У меня такое ощущение по поводу всего, что я пишу. Конечно, я чувствую большую
разницу между тем, что я делаю сейчас, и тем, что раньше. Но все равно это все
уже было, было, было! Понимаешь? Было! У меня ощущение, что я все делаю уже в
тысячный раз!
- Если наш мозг выстраивает время линейно, не является ли обращение к прошлому
попыткой избежать этого, преодолеть линейность времени?
А.Ш. Для меня как бы возрастает реальность времени - оно все ближе подступает. И
эта возрастающая реальность заставляет меня менять свое отношение ко времени.
Раньше многое я писал случайно, в силу внешних причин: кто-то просил, и
возникала стилизация или воспроизведение чего-то, что само уже не живо в
современности. И вот постепенно во мне окрепло ощущение, что все эти
бесчисленные миры других времен продолжают жить. Как бы от каждой точки - целый
мир. И в реальности, которая представляется линией (в то время как она линией не
является, а существует во многих измерениях), в реальности все это и в самом
деле выстраивается в гладкую, хотя и изменчивую линию.
Но в действительности это не линия. Это бесчисленное количество выхваченных из
разных пространств точек. И вот возникает такое ощущение бесконечного леса
времен, где каждая линия времени - другая, каждое дерево - растет по-своему. И
все, что в прошлом возникло, возникло на разных деревьях, но относилось к
деревьям, которые живут и сейчас. Другое дело, что в нашей сегодняшней
реальности мы забыли о них. Потом опять вспомнили. А они-то продолжают жить, эти
деревья. Поэтому и отношение ко всему в прошлом - не как к музейным экспонатам.
Я как будто возвращаюсь в этот идеальный лес. Лес, конечно, очень грубое
сравнение: я возвращаюсь в это идеальное скопление разнородных существ, и музыка
там тоже растет. Вот эта ветвь - видимое, а эта -слышимое, но между ними нет
коренной разницы, это ветви одного дерева. И вот поэтому я, имея это ощущение,
считаю возможным возвращение ко всему прошлому. Это и не возвращение: что бы я
ни делал,
Беседы с Альфредом Шнитке 46
я все равно к чему-то возвращаюсь. Нового же нету, а все, что существует как
якобы новое, вся сегодняшняя музыка - это уже было! Было - было -было! И опять
растет. Сегодня выросло здесь, завтра - там. А потом еще где-то.
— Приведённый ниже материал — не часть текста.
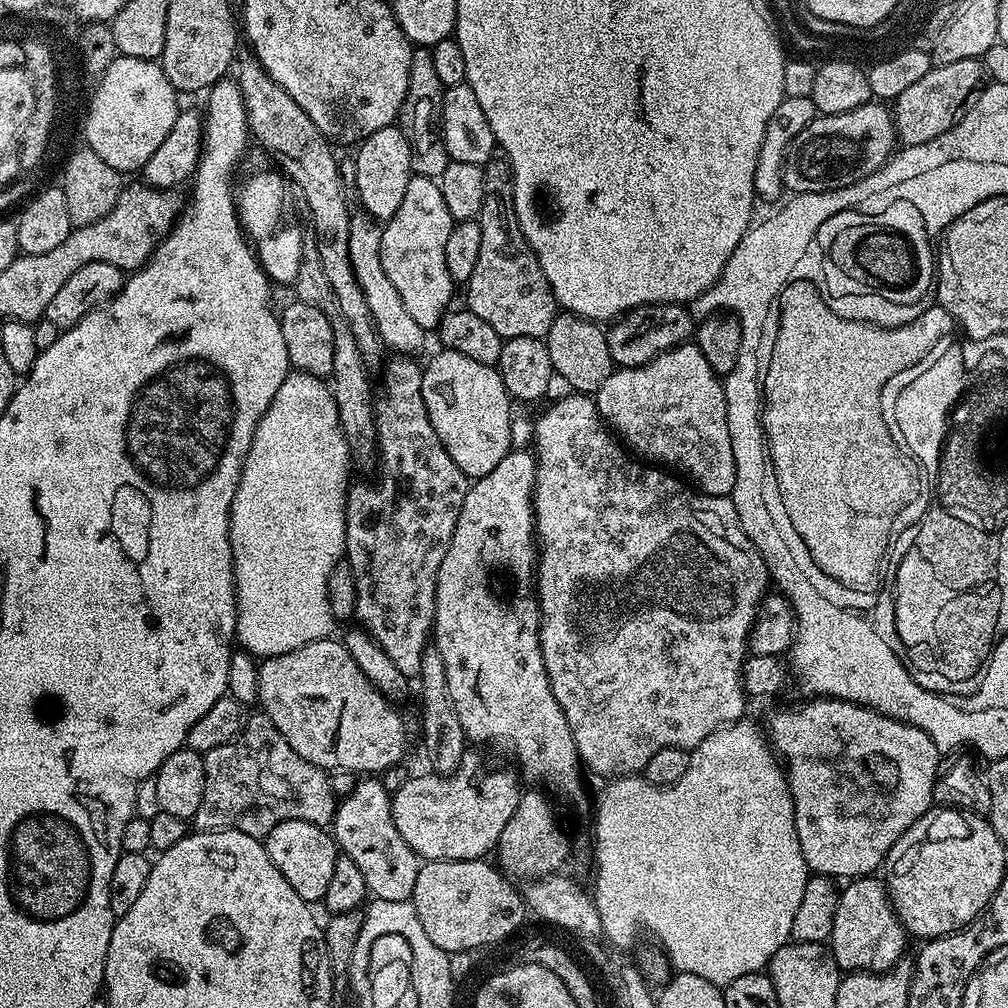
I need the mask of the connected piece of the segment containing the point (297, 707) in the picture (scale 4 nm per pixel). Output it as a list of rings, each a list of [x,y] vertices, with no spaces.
[[[325,638],[315,640],[298,650],[286,654],[267,657],[259,665],[260,681],[258,701],[263,715],[278,726],[282,738],[294,746],[306,762],[325,770],[341,768],[344,772],[362,772],[360,774],[383,774],[391,764],[401,763],[408,748],[408,728],[400,717],[393,701],[379,692],[371,682],[358,670],[358,662],[350,658],[339,639]]]

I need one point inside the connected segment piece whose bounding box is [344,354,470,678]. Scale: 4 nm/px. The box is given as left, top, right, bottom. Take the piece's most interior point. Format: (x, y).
(397, 531)

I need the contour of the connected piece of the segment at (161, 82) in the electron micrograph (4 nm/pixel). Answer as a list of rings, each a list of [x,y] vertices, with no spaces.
[[[117,55],[112,59],[104,75],[99,77],[96,90],[91,93],[88,102],[88,117],[86,118],[86,146],[102,158],[102,162],[114,166],[121,174],[127,172],[139,173],[144,163],[162,146],[162,138],[170,134],[170,126],[174,126],[174,118],[178,111],[176,87],[166,78],[163,68],[155,60],[130,58]]]

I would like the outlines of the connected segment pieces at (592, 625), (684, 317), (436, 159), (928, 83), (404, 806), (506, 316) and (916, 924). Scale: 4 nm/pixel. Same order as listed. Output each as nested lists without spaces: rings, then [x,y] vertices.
[[[567,395],[557,404],[550,405],[536,420],[536,485],[532,487],[532,511],[534,532],[538,537],[538,559],[534,565],[534,595],[540,605],[542,662],[550,678],[550,690],[554,690],[558,706],[562,706],[562,714],[566,714],[566,722],[570,722],[574,746],[583,767],[603,778],[636,776],[643,773],[646,762],[650,762],[658,750],[694,749],[716,729],[745,715],[746,693],[740,682],[740,672],[748,652],[748,635],[756,621],[756,609],[769,591],[770,581],[766,562],[762,554],[758,554],[754,542],[746,538],[742,522],[738,522],[738,510],[734,510],[734,502],[729,497],[707,496],[671,471],[633,458],[604,423],[591,395]]]
[[[643,304],[641,308],[634,308],[631,312],[625,312],[619,317],[607,329],[606,335],[610,346],[610,358],[616,368],[641,368],[662,353],[678,347],[679,344],[689,343],[694,336],[694,319],[689,309],[682,304]]]
[[[417,47],[412,53],[410,86],[406,90],[406,98],[400,107],[398,126],[402,134],[406,134],[406,142],[410,142],[413,173],[435,181],[439,181],[442,170],[446,170],[449,162],[440,123],[440,107],[444,101],[444,89],[443,82],[438,79],[438,73],[434,71],[431,47]]]
[[[983,59],[950,62],[950,66],[932,67],[919,82],[913,82],[903,94],[898,94],[898,98],[891,105],[892,121],[896,124],[899,143],[904,146],[921,144],[946,134],[946,130],[950,130],[958,122],[962,122],[962,118],[971,110],[972,104],[981,96],[985,87],[986,73]]]
[[[464,766],[457,768],[451,778],[444,774],[412,774],[402,790],[391,793],[394,825],[421,861],[478,860],[487,857],[487,852],[491,853],[500,841],[506,822],[510,822],[510,817],[514,815],[514,798],[522,795],[519,779],[508,780],[508,794],[492,794],[490,802],[481,796],[476,782],[468,785],[464,781],[468,776],[466,769]]]
[[[500,154],[483,165],[483,169],[486,194],[482,198],[482,210],[478,217],[482,226],[482,247],[474,274],[470,274],[466,282],[466,307],[478,314],[478,318],[490,322],[490,326],[494,326],[494,330],[498,330],[505,340],[523,336],[539,340],[547,337],[558,315],[558,305],[534,250],[522,234],[522,226],[514,210],[512,164],[507,156]]]
[[[933,807],[922,818],[918,818],[894,842],[888,852],[886,869],[886,887],[896,911],[896,917],[904,925],[905,933],[921,936],[927,942],[957,932],[965,928],[970,921],[976,919],[994,898],[998,886],[1002,882],[1002,874],[1006,870],[1004,864],[1006,845],[998,838],[991,823],[985,817],[976,816],[972,812],[959,812],[956,808]]]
А мы, находящиеся на одномерной линии, которую нам дает жизнь, строим теории,
концепции. Я сейчас отношусь с неприятием абсолютно ко всем теориям! Потому что
все они - иллюзорные, временные попытки что-то объяснить с точки зрения лишь
данного момента. Человек может видеть три точки. Но он же не видит всего
остального. И когда он пытается привести все в соответствие с этим остальным, он
лишь умножает ложь, потому что бесконечная реальность не открывается никакому
логическому разуму. Ее можно только чувствовать. Человек всегда будет - для
того, чтобы установить стройность теории, формулировки,- все время будет что-то
урезать. И искажать. Поэтому я негативно отношусь к любым теоретическим
обоснованиям. Их нет. --
- Но для твоей музыки прошлое - это не только возможность воссоздать лес разных
миров, но и попытка обращения к какой-то определенной, открытой уже духовной
дисциплине: нам нет нужды восстанавливать некий человеческий образ, если он дан
в культуре, в музыке Брамса, Бетховена. Любой человек цитирует, от цитирования -
в широком смысле - никуда не деться. Ты неизбежно заимствуешь и логику, и язык,
и способ, которым другие люди, жившие раньше, видели мир.
А.Ш. Сейчас у меня есть ощущение сосуществования всех времен и возможности их
появления независимо друг от друга абсолютно всегда.
2
Техника и сущность. Процесс сочинения. Музыкальные формы
- В семидесятые годы язык многих композиторов заметно упростился. Причем у тебя
он упростился и со знаком плюс, и со знаком минус. Он упростился в том, что ты
стал обращаться к шлягерным моделям. И в том, что ты обращаешься к "плюсовым" по
своему значению ностальгическим цитатам, к монограммам. Это было и раньше, но в
семидесятые годы стало как бы более классическим по оформлению, более доступным
для восприятия. Речь стала более расчлененной. Как бы ты сам объяснил упрощение,
которое произошло, в частности и в твоей музыке в семидесятые годы? Ведь раньше
ты совсем другую музыку писал.
А.Ш. Ну, как сказать... Уже во Второй скрипичной сонате в 1968 году были
некоторые нестерильные, банальные элементы. В Первой скрипичной сонате 1963 года
это тоже есть. Другое дело, что в шестидесятые годы, особенно с 1963 по 1968
год, я занимался собственным "ликбезом". Я изучал очень много сочинений
Штокхаузена, Булеза, Пуссера, пытался понять их технику, пытался "присвоить"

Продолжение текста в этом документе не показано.